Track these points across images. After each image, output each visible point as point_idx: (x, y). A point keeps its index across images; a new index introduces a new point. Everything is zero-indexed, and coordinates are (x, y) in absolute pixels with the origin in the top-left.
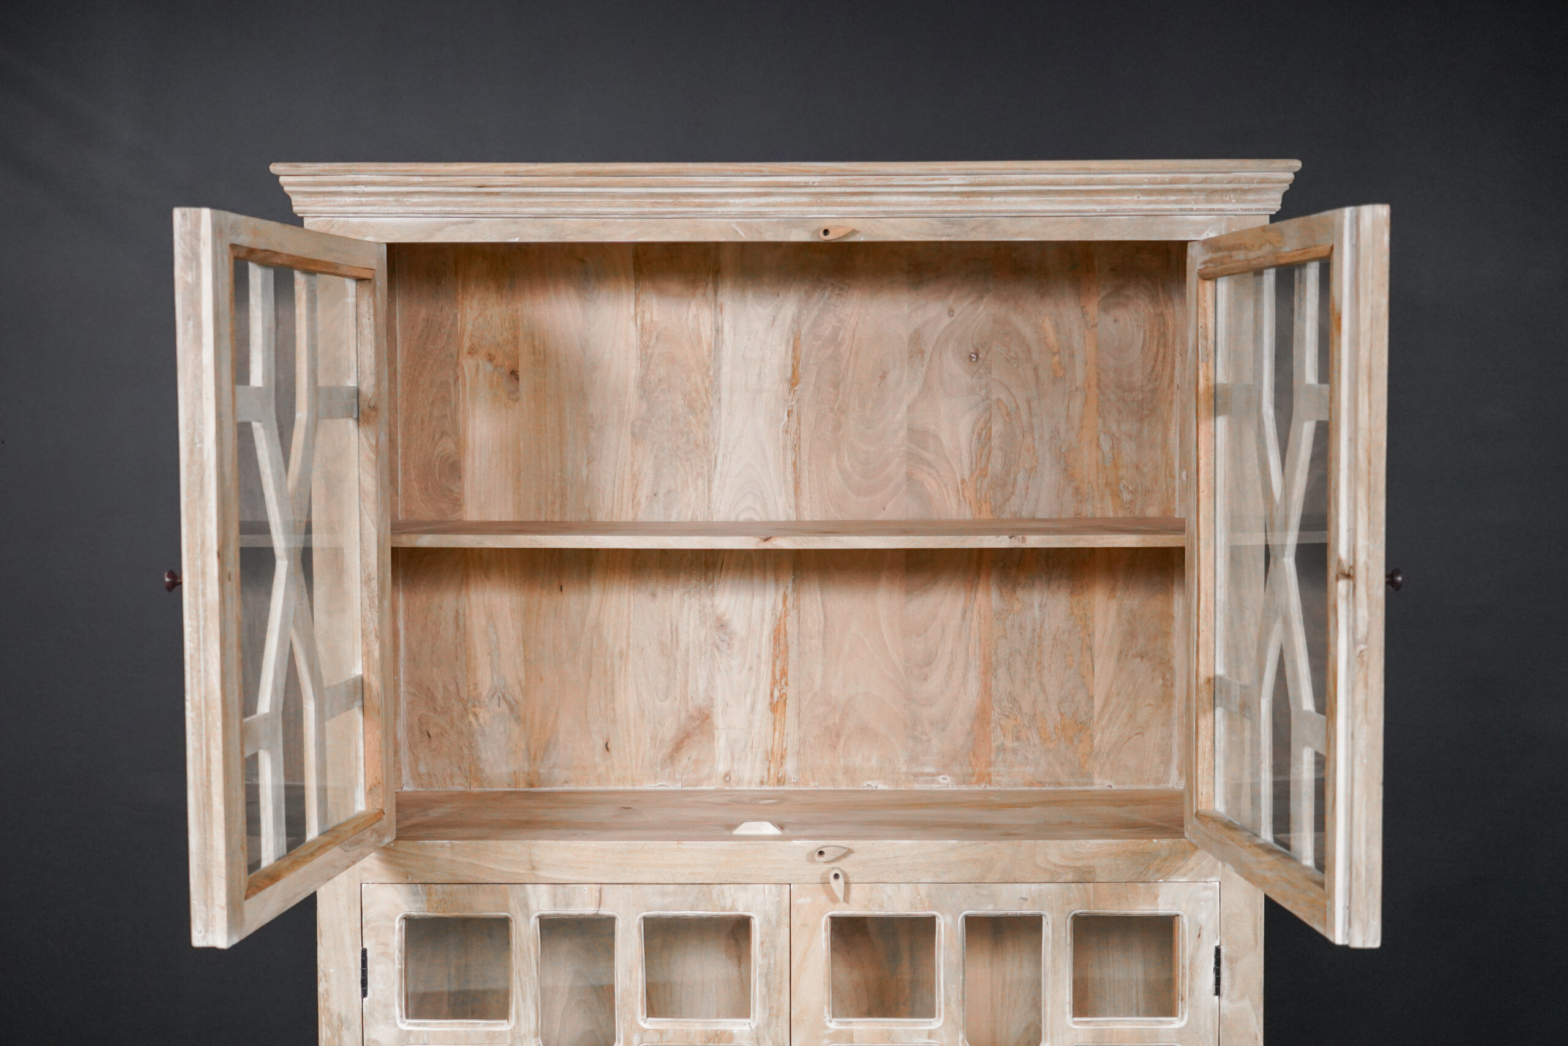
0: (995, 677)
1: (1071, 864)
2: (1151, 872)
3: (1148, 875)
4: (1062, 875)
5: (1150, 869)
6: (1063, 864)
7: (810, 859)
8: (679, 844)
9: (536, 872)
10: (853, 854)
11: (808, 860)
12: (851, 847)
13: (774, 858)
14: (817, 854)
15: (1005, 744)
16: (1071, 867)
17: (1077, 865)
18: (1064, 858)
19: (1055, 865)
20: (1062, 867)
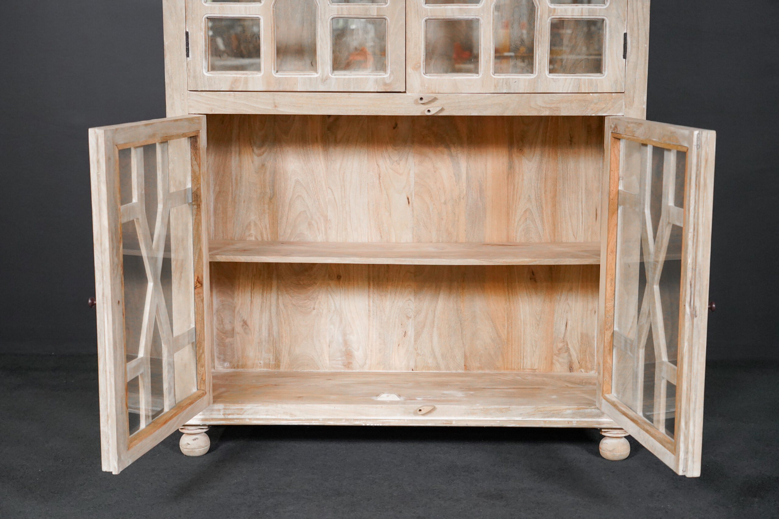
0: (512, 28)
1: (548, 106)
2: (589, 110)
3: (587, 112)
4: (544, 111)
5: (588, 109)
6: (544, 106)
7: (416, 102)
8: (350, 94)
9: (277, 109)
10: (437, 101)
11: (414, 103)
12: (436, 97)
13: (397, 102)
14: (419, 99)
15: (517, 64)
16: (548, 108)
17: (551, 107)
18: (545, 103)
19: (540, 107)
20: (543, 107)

# # # # #

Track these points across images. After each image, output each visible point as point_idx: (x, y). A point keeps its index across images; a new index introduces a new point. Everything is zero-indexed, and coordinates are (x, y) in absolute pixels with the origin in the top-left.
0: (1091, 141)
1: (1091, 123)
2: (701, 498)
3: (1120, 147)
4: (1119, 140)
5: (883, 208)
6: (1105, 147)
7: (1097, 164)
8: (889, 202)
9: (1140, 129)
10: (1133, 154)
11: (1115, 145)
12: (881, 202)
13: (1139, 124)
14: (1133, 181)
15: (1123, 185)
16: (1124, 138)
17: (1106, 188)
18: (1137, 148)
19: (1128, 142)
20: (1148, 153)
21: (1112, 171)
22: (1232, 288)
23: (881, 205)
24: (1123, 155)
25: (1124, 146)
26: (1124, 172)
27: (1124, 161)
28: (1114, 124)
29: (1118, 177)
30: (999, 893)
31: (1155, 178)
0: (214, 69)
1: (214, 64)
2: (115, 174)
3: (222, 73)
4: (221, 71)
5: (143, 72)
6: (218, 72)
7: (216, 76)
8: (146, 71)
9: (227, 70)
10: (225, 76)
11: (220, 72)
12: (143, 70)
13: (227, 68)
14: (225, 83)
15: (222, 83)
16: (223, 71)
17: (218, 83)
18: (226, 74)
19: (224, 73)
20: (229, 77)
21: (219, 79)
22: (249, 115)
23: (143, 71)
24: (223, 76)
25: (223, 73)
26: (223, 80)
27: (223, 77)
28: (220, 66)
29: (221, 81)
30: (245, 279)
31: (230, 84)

# # # # #

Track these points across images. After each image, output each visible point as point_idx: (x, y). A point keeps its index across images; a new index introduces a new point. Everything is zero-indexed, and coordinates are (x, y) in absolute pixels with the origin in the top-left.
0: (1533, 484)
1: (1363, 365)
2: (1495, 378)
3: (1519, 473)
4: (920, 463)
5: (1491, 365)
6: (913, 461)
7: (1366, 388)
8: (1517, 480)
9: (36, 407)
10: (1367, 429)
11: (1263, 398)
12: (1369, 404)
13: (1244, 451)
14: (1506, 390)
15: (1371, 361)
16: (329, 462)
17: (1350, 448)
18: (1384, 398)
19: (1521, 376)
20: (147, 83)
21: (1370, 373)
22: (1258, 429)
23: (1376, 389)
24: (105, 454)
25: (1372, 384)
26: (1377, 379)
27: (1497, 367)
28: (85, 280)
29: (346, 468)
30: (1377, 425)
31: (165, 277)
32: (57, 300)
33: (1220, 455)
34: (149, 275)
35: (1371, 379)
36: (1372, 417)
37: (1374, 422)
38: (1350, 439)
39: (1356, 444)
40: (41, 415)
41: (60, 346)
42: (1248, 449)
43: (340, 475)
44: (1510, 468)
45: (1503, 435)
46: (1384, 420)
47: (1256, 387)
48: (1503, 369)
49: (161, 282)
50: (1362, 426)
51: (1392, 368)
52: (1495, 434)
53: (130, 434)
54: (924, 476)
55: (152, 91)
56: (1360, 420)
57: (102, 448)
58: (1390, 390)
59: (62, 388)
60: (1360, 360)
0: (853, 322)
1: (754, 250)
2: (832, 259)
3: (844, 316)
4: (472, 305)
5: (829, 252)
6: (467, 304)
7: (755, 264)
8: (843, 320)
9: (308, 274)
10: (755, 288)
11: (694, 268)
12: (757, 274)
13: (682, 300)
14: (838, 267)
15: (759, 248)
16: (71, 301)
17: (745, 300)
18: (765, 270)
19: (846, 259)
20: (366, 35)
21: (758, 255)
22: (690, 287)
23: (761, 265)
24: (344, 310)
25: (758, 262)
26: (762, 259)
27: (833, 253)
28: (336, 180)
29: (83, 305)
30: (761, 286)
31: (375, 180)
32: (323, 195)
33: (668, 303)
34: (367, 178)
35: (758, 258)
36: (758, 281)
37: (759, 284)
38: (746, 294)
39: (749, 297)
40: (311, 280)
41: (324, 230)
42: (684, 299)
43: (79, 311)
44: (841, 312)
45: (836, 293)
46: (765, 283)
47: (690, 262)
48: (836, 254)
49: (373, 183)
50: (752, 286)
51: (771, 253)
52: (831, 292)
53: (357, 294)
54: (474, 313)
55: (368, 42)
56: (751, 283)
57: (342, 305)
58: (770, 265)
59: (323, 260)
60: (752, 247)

# # # # #

• Problem details:
Give back exactly the lines of the listing above that run from the line with "9: (36, 407)" to the line with "25: (1372, 384)", inclusive.

• Exercise response:
9: (36, 407)
10: (1367, 429)
11: (1263, 398)
12: (1369, 404)
13: (1244, 451)
14: (1506, 390)
15: (1371, 361)
16: (329, 462)
17: (1350, 448)
18: (1384, 398)
19: (1521, 376)
20: (147, 83)
21: (1370, 373)
22: (1258, 429)
23: (1376, 389)
24: (105, 454)
25: (1372, 384)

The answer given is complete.